3. Do a little research on Canadian slang
By the end of the year you will understand the sentence ‘can you lend me a couple of toonies so I can pick up a double-double and pop from Tim’s and we can chill on the chesterfield and watch the Maple Leafs play?’
you will also learn the art of sneaking ‘eh?’s into daily conversation.
not to worry – this should help you update your vocabulary
4. Don’t mentally convert prices into your home currency.
This will only depress you.
that costs WHAT?! I could get that for like five rupees back home!
5. Try recording your lectures
As someone who grew up speaking English and watching American TV shows and movies, I thought I was well acquainted with the standard North American accent. But sometimes while taking notes during lecture, I find myself missing a word here and there or not quite catching what the prof has said. It’s always useful to have a recording to play back and fill in those unsightly note-gaps.
Just make sure that your professor is okay with recording before you start!

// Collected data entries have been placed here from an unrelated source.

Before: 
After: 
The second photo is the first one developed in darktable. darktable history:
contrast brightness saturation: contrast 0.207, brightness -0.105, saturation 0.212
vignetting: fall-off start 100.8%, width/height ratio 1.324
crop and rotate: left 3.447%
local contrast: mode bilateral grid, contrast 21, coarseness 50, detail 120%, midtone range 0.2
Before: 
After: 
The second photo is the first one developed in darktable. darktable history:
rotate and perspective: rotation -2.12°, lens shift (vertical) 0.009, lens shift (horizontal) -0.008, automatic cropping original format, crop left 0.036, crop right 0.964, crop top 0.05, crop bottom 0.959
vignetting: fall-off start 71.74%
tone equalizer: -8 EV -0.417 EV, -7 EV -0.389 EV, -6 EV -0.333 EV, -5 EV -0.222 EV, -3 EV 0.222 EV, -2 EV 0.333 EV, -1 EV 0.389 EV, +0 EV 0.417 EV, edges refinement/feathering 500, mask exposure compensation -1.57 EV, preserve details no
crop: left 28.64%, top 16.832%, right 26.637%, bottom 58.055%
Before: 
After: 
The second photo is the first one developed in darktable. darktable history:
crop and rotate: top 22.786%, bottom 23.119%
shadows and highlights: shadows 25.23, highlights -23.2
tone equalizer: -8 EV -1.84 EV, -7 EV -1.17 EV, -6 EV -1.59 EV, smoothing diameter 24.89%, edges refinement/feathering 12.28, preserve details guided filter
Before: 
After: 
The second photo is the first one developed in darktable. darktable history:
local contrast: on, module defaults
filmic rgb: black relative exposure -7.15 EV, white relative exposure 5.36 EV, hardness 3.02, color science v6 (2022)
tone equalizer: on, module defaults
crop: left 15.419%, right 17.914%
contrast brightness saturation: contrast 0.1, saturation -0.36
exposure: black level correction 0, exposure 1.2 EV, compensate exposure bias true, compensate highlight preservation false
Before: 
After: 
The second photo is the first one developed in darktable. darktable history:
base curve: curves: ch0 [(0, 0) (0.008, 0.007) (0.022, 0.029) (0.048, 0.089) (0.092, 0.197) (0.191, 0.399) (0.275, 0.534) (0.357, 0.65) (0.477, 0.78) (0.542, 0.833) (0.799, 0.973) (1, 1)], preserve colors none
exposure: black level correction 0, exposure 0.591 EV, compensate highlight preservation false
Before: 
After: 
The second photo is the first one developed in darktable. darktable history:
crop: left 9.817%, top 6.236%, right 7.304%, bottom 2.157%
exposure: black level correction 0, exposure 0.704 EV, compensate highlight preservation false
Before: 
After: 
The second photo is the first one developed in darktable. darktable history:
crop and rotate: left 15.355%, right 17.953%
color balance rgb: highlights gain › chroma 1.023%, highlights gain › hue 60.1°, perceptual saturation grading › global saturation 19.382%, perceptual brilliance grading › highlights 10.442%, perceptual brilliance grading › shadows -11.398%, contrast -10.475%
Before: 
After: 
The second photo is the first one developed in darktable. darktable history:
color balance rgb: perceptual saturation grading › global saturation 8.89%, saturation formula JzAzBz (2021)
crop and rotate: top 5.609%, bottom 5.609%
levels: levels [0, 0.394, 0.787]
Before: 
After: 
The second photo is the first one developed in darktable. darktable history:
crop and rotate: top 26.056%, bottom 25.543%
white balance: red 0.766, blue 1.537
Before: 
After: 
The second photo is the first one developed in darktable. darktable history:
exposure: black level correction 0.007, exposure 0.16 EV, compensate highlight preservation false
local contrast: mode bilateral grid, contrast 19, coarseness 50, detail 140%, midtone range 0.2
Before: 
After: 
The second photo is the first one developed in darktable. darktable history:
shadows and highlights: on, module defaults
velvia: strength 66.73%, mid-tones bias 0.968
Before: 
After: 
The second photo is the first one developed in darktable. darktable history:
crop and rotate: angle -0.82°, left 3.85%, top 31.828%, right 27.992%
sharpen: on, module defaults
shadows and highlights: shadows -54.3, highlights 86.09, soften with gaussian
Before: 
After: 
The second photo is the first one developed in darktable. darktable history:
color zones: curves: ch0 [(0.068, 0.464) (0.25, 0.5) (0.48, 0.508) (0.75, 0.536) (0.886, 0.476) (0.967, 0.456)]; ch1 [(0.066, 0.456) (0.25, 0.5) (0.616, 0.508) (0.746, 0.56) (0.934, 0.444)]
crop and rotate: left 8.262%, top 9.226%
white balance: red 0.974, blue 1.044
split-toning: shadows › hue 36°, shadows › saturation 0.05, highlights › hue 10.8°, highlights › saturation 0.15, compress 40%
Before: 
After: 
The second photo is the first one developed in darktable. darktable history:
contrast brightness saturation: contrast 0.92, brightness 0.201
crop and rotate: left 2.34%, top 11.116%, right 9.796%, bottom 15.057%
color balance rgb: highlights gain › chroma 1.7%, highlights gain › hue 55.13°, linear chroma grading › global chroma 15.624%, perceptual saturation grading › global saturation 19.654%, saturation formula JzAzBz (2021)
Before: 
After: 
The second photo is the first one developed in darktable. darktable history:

Downtown Toronto is full of amazing places to see (and eat) and while you probably won’t find restaurants dedicated to ‘Canadian’ cuisine there are lots of delicious things like poutine, butter tarts, beaver tails, and nanaimo bars that I have been informed are very Canadian.
7. Take advantage of all the resources on campus to help you adapt
I mentioned this in my previous post and I’ll say it again – you are paying a considerable amount of money (read: a small fortune) to be here so why not take advantage of everything you’re offered?
The Career Center, the Writing Center, the CIE and the Multi-Faith Center are all great places to check out.
8. Meet new people
As tempting as it is to just stick to the international student crowd or people from your home country, there’s no harm in diversifying your network a bit.
Toronto is one of the most multicultural cities in Canada and it’s always a good idea to meet people from backgrounds different than yours.
And lastly, just remember that you don’t need to wrap yourself in plaid or tote around a hockey stick to fit in. Just be yourself and try not to worry too much – you’re going to have a great time!